|  | List of years in radio | (table) |

= 2002 in radio =

The year 2002 in radio involved some significant events.

==Events==
- January – The Glenn Beck Program launched on 47 stations on Premiere Radio Networks.
- January 21 – A train derailment in Minot, North Dakota kills one person and knocks out power throughout the region, spilling 250,000 gallons of toxic anhydrous ammonia for fertilizer purposes. The designated primary station for the EAS in Minot, Clear Channel-owned KCJB 910-AM, fails to air any disaster information. The EAS had to be activated by local law enforcement; Minot police were unable to do so, and KCJB couldn't due to being all-automated in the overnight hours.
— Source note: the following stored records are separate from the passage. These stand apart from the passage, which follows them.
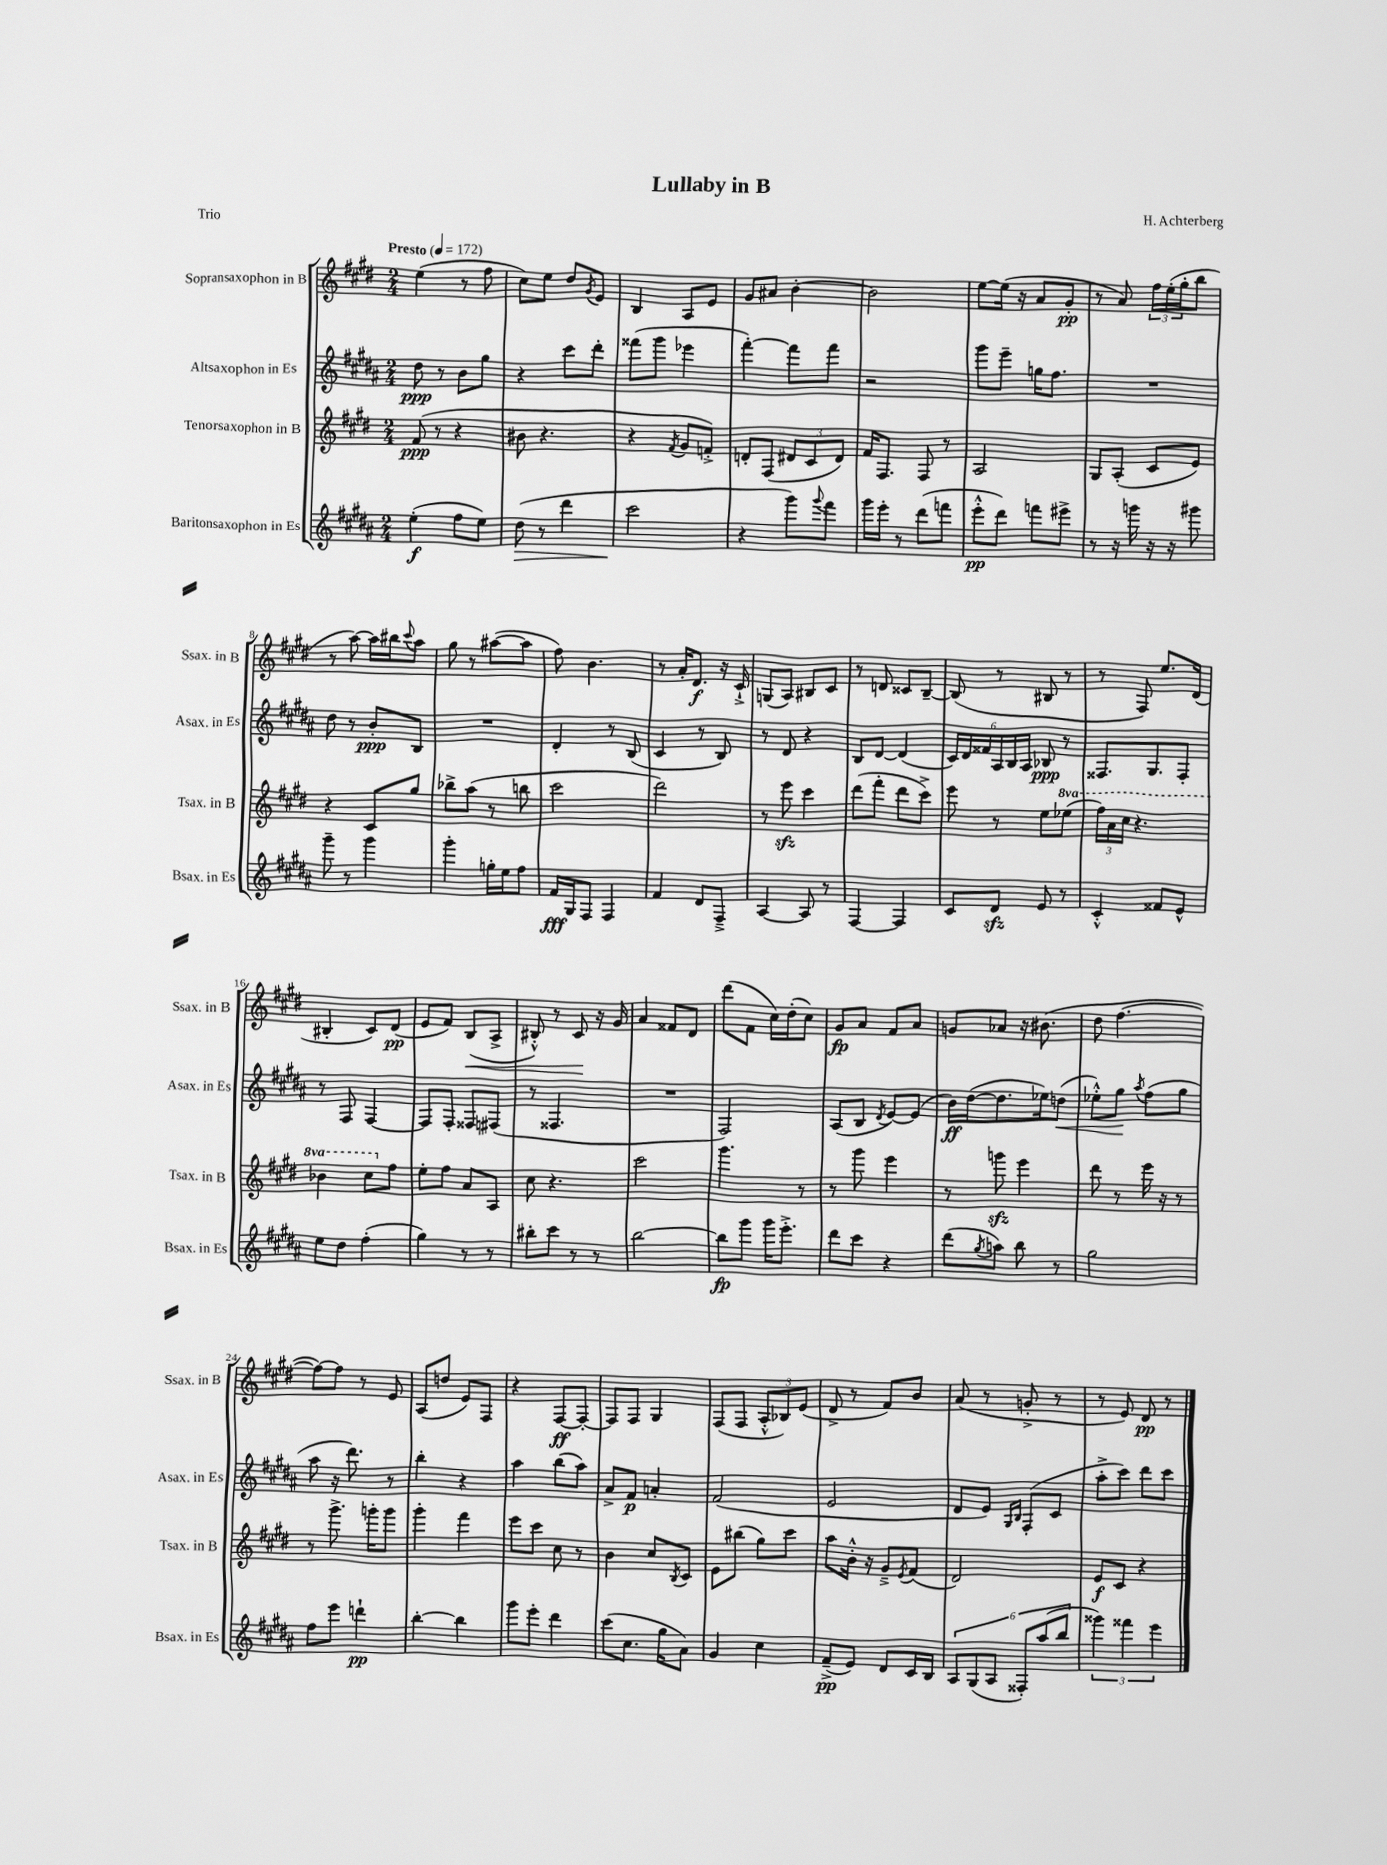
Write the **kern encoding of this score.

**kern	**dynam	**kern	**dynam	**kern	**dynam	**kern	**dynam
*part4	*part4	*part3	*part3	*part2	*part2	*part1	*part1
*staff4	*staff4	*staff3	*staff3	*staff2	*staff2	*staff1	*staff1
*I"Baritonsaxophon in Es	*	*I"Tenorsaxophon in B	*	*I"Altsaxophon in Es	*	*I"Sopransaxophon in B	*
*I'Bsax. in Es	*	*I'Tsax. in B	*	*I'Asax. in Es	*	*I'Ssax. in B	*
*clefG2	*	*clefG2	*	*clefG2	*	*clefG2	*
*k[f#c#g#d#a#]	*	*k[f#c#g#d#]	*	*k[f#c#g#d#a#]	*	*k[f#c#g#d#]	*
*M2/4	*	*M2/4	*	*M2/4	*	*M2/4	*
*MM172	*	*MM172	*	*MM172	*	*MM172	*
=1	=1	=1	=1	=1	=1	=1	=1
!	!	!	!	!	!	!LO:TX:a:B:t=Presto	!
(4ee'\	f	(8f#/	ppp	8dd#\	ppp	(4ee\	.
.	.	8r	.	8r	.	.	.
8ff#\L	.	4r	.	8b\L	.	8r	.
8ee\J)	.	.	.	8gg#\J	.	8ff#\	.
=2	=2	=2	=2	=2	=2	=2	=2
!	!LO:HP:b	!	!	!	!	!	!
(8dd#\	>	8b#X\	.	4r	.	8cc#\L)	.
8r	.	4.r	.	.	.	8ee\J	.
4ddd#\	.	.	.	8ccc#\L	.	8dd#/L	.
.	.	.	.	.	.	8qg#/	.
.	.	.	.	8ddd#'\J	.	8e/J	.
=3	=3	=3	=3	=3	=3	=3	=3
2ccc#\	.	4r	.	(8fff##X\L	.	4B/	.
.	.	.	.	8ggg#\J	.	.	.
.	.	8qf#/	.	.	.	.	.
.	.	8g#/L	.	4eee-X\	.	8A/L	.
.	.	8fn'^/J)	.	.	.	8e/J	.
.	]	.	.	.	.	.	.
=4	=4	=4	=4	=4	=4	=4	=4
4r	.	8dn'/L	.	[4fff#'\)	.	8g#/L	.
.	.	(8F#/J	.	.	.	8a#X/J	.
8ggg#\L)	.	12d#X/L	.	8fff#\L]	.	[4b'\	.
.	.	12c#/	.	.	.	.	.
8qqggg#/	.	.	.	.	.	.	.
8fff#\J	.	.	.	8fff#\J	.	.	.
.	.	12d#/J)	.	.	.	.	.
=5	=5	=5	=5	=5	=5	=5	=5
16ggg#\LL	.	16f#/KL	.	2r	.	2b\]	.
16eee'\JJ	.	8.F#/J	.	.	.	.	.
8r	.	.	.	.	.	.	.
(8ddd#\L	.	8F#/	.	.	.	.	.
8fffn\J	.	8r	.	.	.	.	.
=6	=6	=6	=6	=6	=6	=6	=6
8eee'^^\L	pp	2A/	.	8ggg#\L	.	[8ee\L	.
8ddd#\J)	.	.	.	8eee~\J	.	(16ee\Jk]	.
.	.	.	.	.	.	16r	.
8fffn\L	.	.	.	16ggn\KL	.	8a/L	.
.	.	.	.	8.ff#\J	.	.	.
8eee#X^\J	.	.	.	.	.	8g#'/J	pp
=7	=7	=7	=7	=7	=7	=7	=7
8r	.	8G#/L	.	2r	.	8r	.
16r	.	(8A'/J	.	.	.	8a/)	.
16gggn\	.	.	.	.	.	.	.
16r	.	8c#/L	.	.	.	24ff#\LL	.
.	.	.	.	.	.	(24ee'\	.
16r	.	.	.	.	.	.	.
.	.	.	.	.	.	24gg#'\J	.
8ggg#X\	.	8e/J)	.	.	.	8bb\J	.
!!LO:LB:g=z
=8	=8	=8	=8	=8	=8	=8	=8
8ggg#~\	.	4r	.	8dd#\	.	8r	.
8r	.	.	.	8r	.	[8aa\)	.
4ggg#\	.	8c#/L	.	8b'/L	ppp	16aa\LL]	.
.	.	.	.	.	.	16bb#X\J	.
.	.	.	.	.	.	8qqccc#/	.
.	.	8gg#/J	.	8B/J	.	8aa\J	.
=9	=9	=9	=9	=9	=9	=9	=9
4ggg#'\	.	8bb-X^\L	.	2r	.	8gg#\	.
.	.	(8aa\J	.	.	.	8r	.
16ggn'\LL	.	8r	.	.	.	([8aa#X\L	.
16ee\J	.	.	.	.	.	.	.
8ff#\J	.	8bbn\	.	.	.	8aa#\J]	.
=10	=10	=10	=10	=10	=10	=10	=10
16f#/LL	fff	2ccc#\	.	4d#'/	.	8ff#\)	.
16G#/J	.	.	.	.	.	.	.
8F#/J	.	.	.	.	.	4.b\	.
4F#/	.	.	.	8r	.	.	.
.	.	.	.	(8B/	.	.	.
=11	=11	=11	=11	=11	=11	=11	=11
4f#/	.	2ddd#\)	.	4c#/	.	8r	.
.	.	.	.	.	.	16a'/KL	.
.	.	.	.	.	.	8.d#/J	f
8d#/L	.	.	.	8r	.	.	.
8F#~^/J	.	.	.	8B/)	.	16r	.
.	.	.	.	.	.	16c#`^/	.
=12	=12	=12	=12	=12	=12	=12	=12
[4A#/	.	8r	.	8r	.	(8Gn/L	.
.	.	8eeezz\	.	8d#/	.	8A/J)	.
8A#/]	.	4ccc#\	.	4r	.	8B#X/L	.
8r	.	.	.	.	.	8c#/J	.
=13	=13	=13	=13	=13	=13	=13	=13
[4F#/	.	(8ddd#\L	.	8B/L	.	8r	.
.	.	8fff#'\J	.	[8d#/J	.	8dn/	.
4F#/]	.	8ddd#\L	.	(4d#/]	.	8c##X/L	.
.	.	8ccc#^\J)	.	.	.	[8B~/J	.
=14	=14	=14	=14	=14	=14	=14	=14
8c#/L	.	8eee\	.	24c#/LL)	.	(8B/]	.
.	.	.	.	24d#/	.	.	.
.	.	.	.	24f##X/	.	.	.
8d#zz/J	.	8r	.	24A#/	.	8r	.
.	.	.	.	24B/	.	.	.
.	.	.	.	24A#/JJ	.	.	.
8e/	.	8ee\L	.	8B-X/	ppp	8B#X/	.
*	*	*8va	*	*	*	*	*
8r	.	(8eee-X\J	.	8r	.	8r	.
=15	=15	=15	=15	=15	=15	=15	=15
4c#'^^/	.	24fff#\LL)	.	8.F##X/L	.	8r	.
.	.	24aa\	.	.	.	.	.
.	.	24ccc#\JJ	.	.	.	.	.
.	.	4.r	.	.	.	8F#/)	.
.	.	.	.	8.G#/	.	.	.
8f##X/L	.	.	.	.	.	8.ee/L	.
8e^^/J	.	.	.	8F##'/J	.	.	.
.	.	.	.	.	.	(16d#/Jk	.
!!LO:LB:g=z
=16	=16	=16	=16	=16	=16	=16	=16
8ee\L	.	4bb-X\	.	8r	.	4B#X'/	.
8dd#\J	.	.	.	8F#/	.	.	.
(4ff#'\	.	8ccc#\L	.	[4F#/	.	8c#/L)	.
*	*	*X8va	*	*	*	*	*
.	.	8ff#\J	.	.	.	(8d#/J	pp
=17	=17	=17	=17	=17	=17	=17	=17
4gg#\)	.	8ee'\L	.	8F#/L]	.	8e/L	.
.	.	8ff#\J	.	8F#'/J	.	8f#/J)	.
!	!	!	!	!	!	!	!LO:HP:b
8r	.	8a/L	.	8F##X/L	.	(8B/L	<
8r	.	8A/J	.	(8F#X/J	.	8A^/J	.
=18	=18	=18	=18	=18	=18	=18	=18
8bb#X'\L	.	8cc#\	.	8r	.	8B#X'^^/)	.
8ccc#\J	.	4.r	.	4.F##X/	.	8r	.
8r	.	.	.	.	.	8c#/	.
8r	.	.	.	.	.	16r	[
.	.	.	.	.	.	16g#/	.
=19	=19	=19	=19	=19	=19	=19	=19
[2bb\	.	2ccc#\	.	2r	.	4a/	.
.	.	.	.	.	.	8f##X/L	.
.	.	.	.	.	.	8d#/J	.
=20	=20	=20	=20	=20	=20	=20	=20
8bb\L]	fp	4.ggg#\	.	2F#/)	.	(8ddd#\L	.
8ggg#\J	.	.	.	.	.	8f#\J	.
16ggg#\KL	.	.	.	.	.	16cc#\LL)	.
8.eee'^\J	.	.	.	.	.	(16dd#'\J	.
.	.	8r	.	.	.	8cc#\J)	.
=21	=21	=21	=21	=21	=21	=21	=21
8ddd#\L	.	8r	.	(8A#/L	.	8g#/L	fp
8ccc#\J	.	8ggg#\	.	8B/J	.	8a/J	.
.	.	.	.	8qd#/	.	.	.
4r	.	4eee\	.	[8e/L)	.	8f#/L	.
.	.	.	.	(8e/J]	.	8a/J	.
=22	=22	=22	=22	=22	=22	=22	=22
(8ddd#\L	.	8r	.	16b\LL)	ff	8gn/L	.
.	.	.	.	([16dd#\J	.	.	.
8qgg#/	.	.	.	.	.	.	.
8aan\J)	.	8gggnzz\	.	8.dd#\]	.	8a-X/J	.
8bb\	.	4eee\	.	.	.	16r	.
.	.	.	.	16ee-X\k)	.	(8.b#X\	.
!	!	!	!	!	!LO:HP:b	!	!
8r	.	.	.	(8ddn\J	<	.	.
=23	=23	=23	=23	=23	=23	=23	=23
2gg#\	.	8ddd#\	.	8ee-X'^^\L)	.	8dd#\	.
.	.	8r	.	8gg#\J	.	[4.ff#\	.
.	.	.	.	8qaa#/	.	.	.
.	.	16eee\	.	(8ff#\L	[	.	.
.	.	16r	.	.	.	.	.
.	.	8r	.	8gg#\J	.	.	.
!!LO:LB:g=z
=24	=24	=24	=24	=24	=24	=24	=24
8ff#\L	.	8r	.	8aa#\	.	8ff#\L_)	.
8eee\J	.	8.ggg#^\	.	16r	.	8ff#\J]	.
.	.	.	.	8.ddd#\)	.	.	.
4dddn`\	pp	.	.	.	.	8r	.
.	.	16gggn'\KL	.	.	.	.	.
.	.	8ggg\J	.	8r	.	8e/	.
=25	=25	=25	=25	=25	=25	=25	=25
[4bb'\	.	4ggg#'\	.	4bb'\	.	(8A/L	.
.	.	.	.	.	.	8ddn/J	.
4bb\]	.	4fff#\	.	4r	.	8e/L)	.
.	.	.	.	.	.	8F#/J	.
=26	=26	=26	=26	=26	=26	=26	=26
8ggg#\L	.	8eee\L	.	4aa#\	.	4r	.
8eee'\J	.	8ccc#\J	.	.	.	.	.
4ddd#\	.	8cc#\	.	(8bb\L	.	[8F#/L	ff
.	.	8r	.	8aa#\J)	.	8F#'/J_	.
=27	=27	=27	=27	=27	=27	=27	=27
(8ccc#\L	.	4b\	.	8a#^/L	.	8F#/L]	.
8.cc#\J	.	.	.	8f#/J	p	8F#/J	.
.	.	8cc#/L	.	4an'/	.	4G#/	.
16gg#\KL	.	.	.	.	.	.	.
.	.	8qB/	.	.	.	.	.
8a#\J)	.	8c#/J	.	.	.	.	.
=28	=28	=28	=28	=28	=28	=28	=28
4g#/	.	8e\L	.	(2f#/	.	(8F#/L	.
.	.	(8bb#X\J	.	.	.	8F#/J	.
4cc#\	.	8gg#\L)	.	.	.	12A'^^/L	.
.	.	.	.	.	.	12B-X/)	.
.	.	8ccc#\J	.	.	.	.	.
.	.	.	.	.	.	(12e/J	.
=29	=29	=29	=29	=29	=29	=29	=29
(8f#~^/L	pp	8aa\L	.	2e/	.	8d#^/	.
8e/J)	.	16b'^^\Jk	.	.	.	8r	.
.	.	16r	.	.	.	.	.
8d#/L	.	8g#~^/L	.	.	.	8f#/L)	.
.	.	8qe/	.	.	.	.	.
16c#/L	.	(8f#/J	.	.	.	8b/J	.
16B/JJ	.	.	.	.	.	.	.
=30	=30	=30	=30	=30	=30	=30	=30
12A#/L	.	2d#/)	.	8d#/L	.	(8a/	.
(12G#/	.	.	.	.	.	.	.
.	.	.	.	8e/J)	.	8r	.
12A#/J	.	.	.	.	.	.	.
.	.	.	.	16qqG#/LL	.	.	.
.	.	.	.	16qqB/JJ	.	.	.
12F##X'/L)	.	.	.	(8F#'/L	.	8gn'^/	.
(12aa#/	.	.	.	.	.	.	.
.	.	.	.	8c#/J	.	8r	.
12bb/J	.	.	.	.	.	.	.
=31	=31	=31	=31	=31	=31	=31	=31
6ggg##X\)	.	8e/L	f	8aa#'^\L	.	8r	.
.	.	8c#/J	.	8ccc#\J)	.	8e/)	.
6fff##X\	.	.	.	.	.	.	.
.	.	4r	.	8ddd#\L	.	8d#/	pp
6eee\	.	.	.	.	.	.	.
.	.	.	.	8ccc#\J	.	8r	.
==	==	==	==	==	==	==	==
*-	*-	*-	*-	*-	*-	*-	*-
The incident gradually attracts controversy, as well as attacks on Clear Channel from future Minnesota senator Al Franken.
- March 11 – BBC 6 Music, the first new BBC music radio station in decades, is launched.
- May 29 - After 2 years with rhythmic oldies, KBTB/Seattle begins stunting on this day as "Quick 96." 2 days later, KBTB flips back to classic hits as KJR-FM.
- July 8 – KHBZ-FM in Oklahoma City shifts to Alternative Rock.
- November 4 - After 36 years in the country format, KIKK-FM/Houston flipped to smooth jazz as KHJZ, "95.7 The Wave."
- December 2 – radio2XS launches onLine from Sheffield
- "Dawson McKay & The Get Up Gang" becomes "The Get Up Gang with Dawson, Wendy, and Levi" as Dawson moves from KASH 107.5 in Anchorage, Alaska to Albuquerque New Mexico's 92.3 KRST.
- KDWN in Las Vegas, Nevada fires Doug Basham, despite receiving the highest ratings of any other host on the station including nationally syndicated ones, allegedly for spending "too much time bashing the president."
- CBS Radio fires Opie and Anthony of The Opie and Anthony Show from WNEW-FM, following the backlash of their Sex for Sam 3 promotion in New York City, NY.

==Debuts==
- July 1 – Launch of Sirius Satellite Radio

==Closings==
- Karl Haas retired from broadcasting at the age of 89, and recorded his last episode of Adventures in Good Music.
- August 27: CHUM Radio shuts down its "Team" syndicated sports network in Canada after a little over a year; their flagship station "1050 CHUM" in Toronto reverted to its famous oldies format with much fanfare, while the other "Team" stations reverted to their previous formats, with the exception of Ottawa's CFGO.

==Deaths==
- January 21 - Peggy Lee, 81, American jazz and popular music singer, songwriter, composer and actress.
- February 15 - Howard K. Smith, 87, American radio journalist.
- February 27 - Spike Milligan, 83, English comedian and writer, writer/performer of The Goon Show.
- March 31 - Barry Took, 73, English comedy writer and broadcast presenter.
- April 26 - Del Sharbutt, 90, American radio and television announcer.
- June 7 - Wayne Cody, 65, radio and television sportscaster who spent the bulk of his career at KIRO in Seattle, Washington.
- June 18 - Jack Buck, 77, American sportscaster, best known for his work announcing Major League Baseball games of the St. Louis Cardinals.
- August 2 - Joe Allison, 77, American songwriter, radio and television personality, record producer and country music business executive.
- August 5 - Chick Hearn, 85, television and radio announcer for the Los Angeles Lakers basketball team since 1960.
- September 23 - Vernon Corea, 75, international broadcaster.
- November 17 - Wolf Mittler, 84, German broadcaster.
- November 27 - Stanley Black, 89, English pianist, bandleader, composer, conductor and arranger.